The numerous first-time TDs have spent three years — or their entire time as an elected representative — taking flak from constituents for austerity measures which they often found difficult to justify.
And Labour TDs, who often wondered if they should have joined some of their colleagues in jumping from what seemed to be a sinking ship, feel their steady nerves might just pay off.
The figures, published by the Central Statistics Office, show the economy expanded by 7.7% in GDP terms in the year to the end of June.
This is the strongest annual growth recorded in the economy since early 2007 — the year before the economy crashed dramatically — and marks an emergence out of the long, hard period of austerity.
Mr Noonan said the numbers should further ease pressure on the Government to find extra taxes or cutbacks in the forthcoming budget.
“The turnaround that we are seeing in the Irish economy is a direct consequence of the policies pursued by this Government and the sacrifices made by the Irish people,” he said.
The figures were “a vindication of the actions we have taken so far”, according to Minister for Public Expenditure Brendan Howlin. “Many people criticised the approach adopted by the Government. They advocated short-term solutions that would have done untold damage to the Irish economy,” he said.
The economic narrative of the past three years — from the promissory note deal to exiting the bailout to reducing the deficit at a quicker rate than expected — could not have played out better for Fine Gael and Labour who can now boast of their achievement in steering the economy through very troubled waters.
But the good news doesn’t necessarily mean it will be all plain sailing and Minister Noonan was keen to point out that he’ll see off any clamour for a giveaway budget.
The balancing act for the Coalition now is to manage the expectations of an austerity-weary public who are likely to become more demanding for their share of this recovery.
All the talk of economic recovery will make the already unpopular water charges all the harder to swallow, particularly for families who feel they are not feeling the benefits of this economic turnaround.
“I don’t think there is a clamour for a giveaway budget,” Mr Noonan cautioned yesterday. “The priority of the Government is to sustain the recovery and turn the recovery into jobs.”

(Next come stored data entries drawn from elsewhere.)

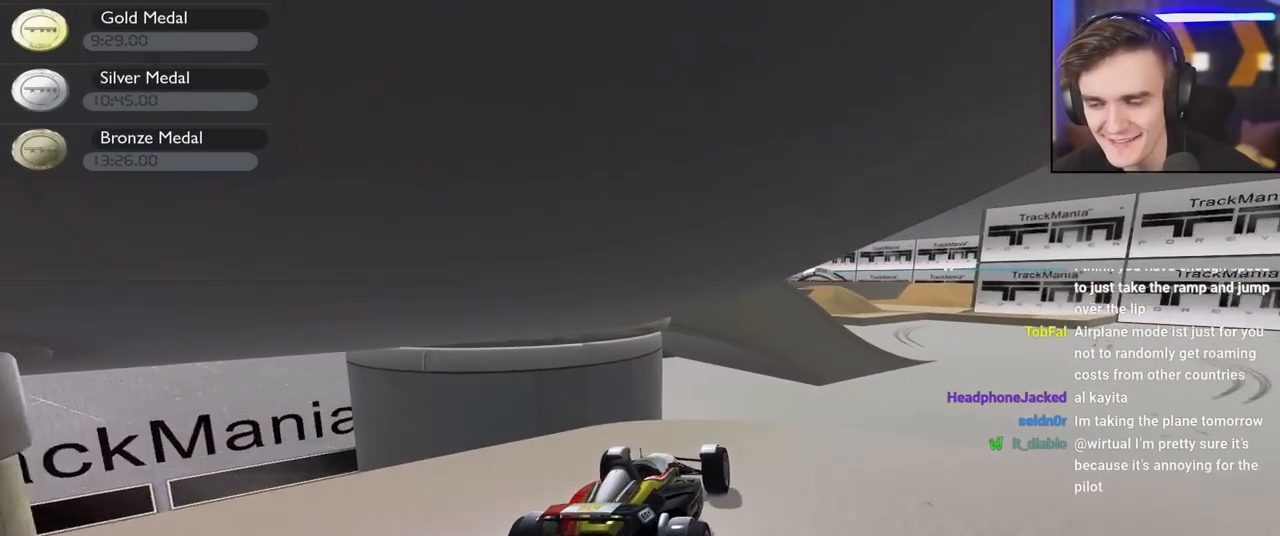
{"keys": ["up"], "events": [[33, "left", "down"], [83, "left", "up"]]}
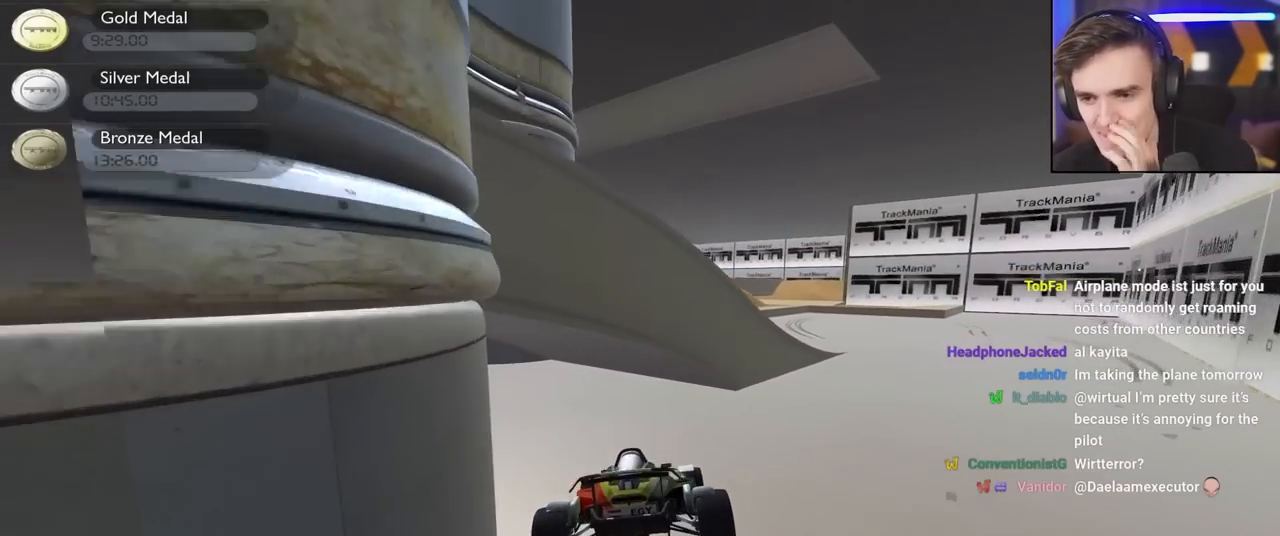
{"keys": ["left"], "events": [[83, "up", "up"], [233, "left", "down"]]}
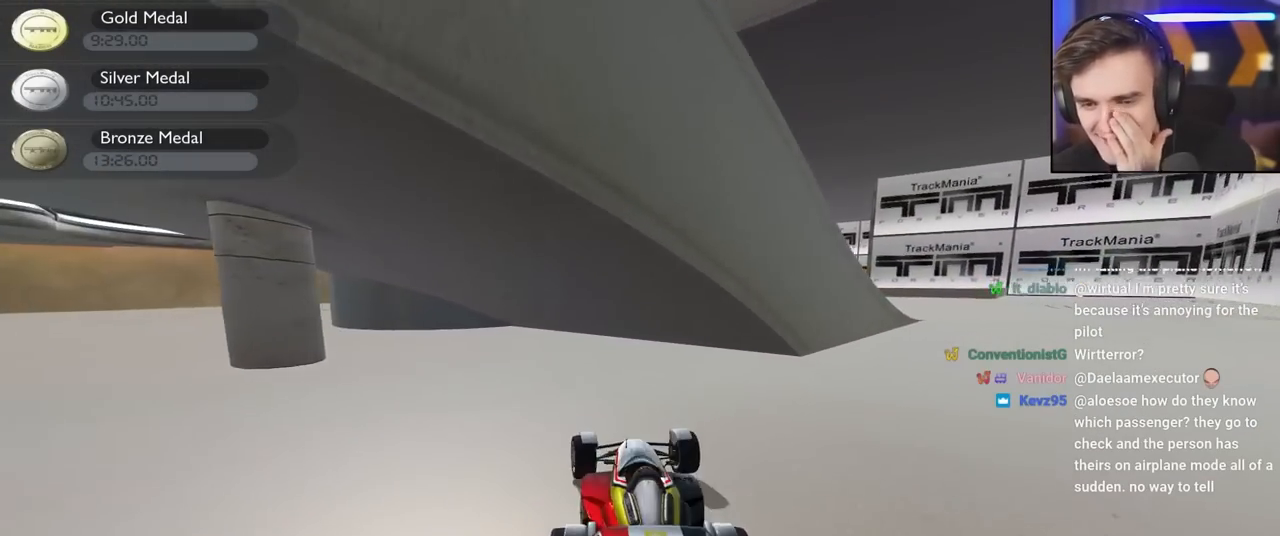
{"keys": ["left", "up"], "events": [[150, "up", "down"]]}
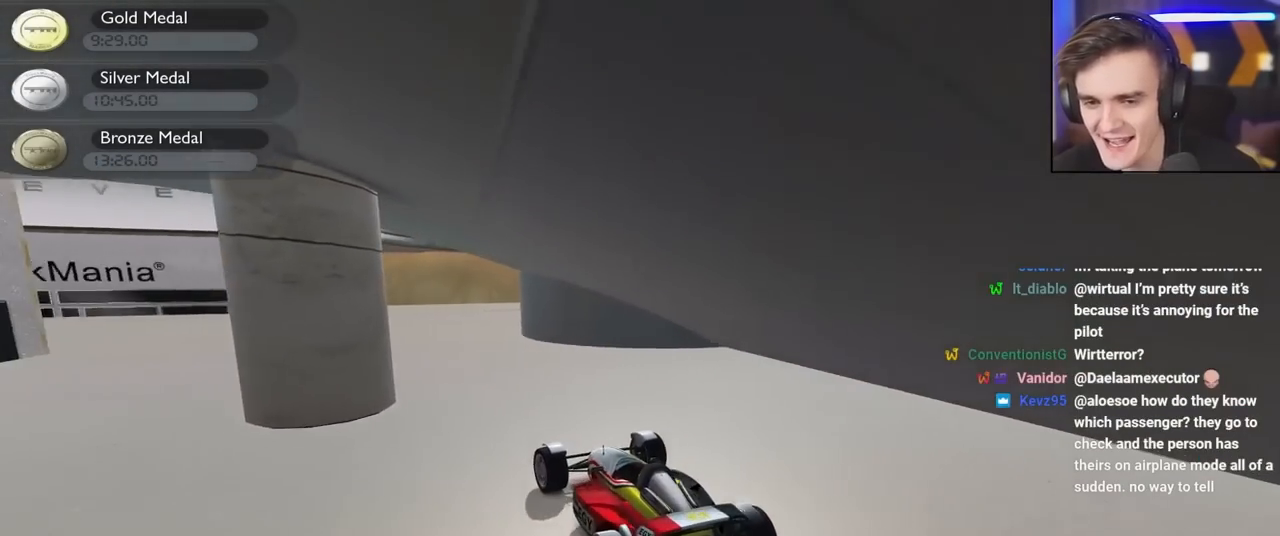
{"keys": ["right", "up"], "events": [[33, "left", "up"], [267, "right", "down"]]}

He said: “The people who suffered most over the last number of years are the people who lost their jobs and the people who were forced to emigrate. We want to get people back to work and we want to get all those people who could contribute to the growing economy and are living elsewhere, back to the country.”
The recovery phase also brings different challenges for the opposition.
Sinn Féin will continue to argue that austerity has not worked for everybody and should have been dished out in a fairer way — a message that will continue to have resonance with the electorate.
The delivery of this message will prove harder for Fianna Fáil which initiated some of the unpopular policies of the current coalition — such as water charges.
The party can argue that it set the recovery process in motion with some severely difficult cutbacks introduced by the late Brian Lenihan. But it’s unlikely to want to remind anyone of its history of economic management.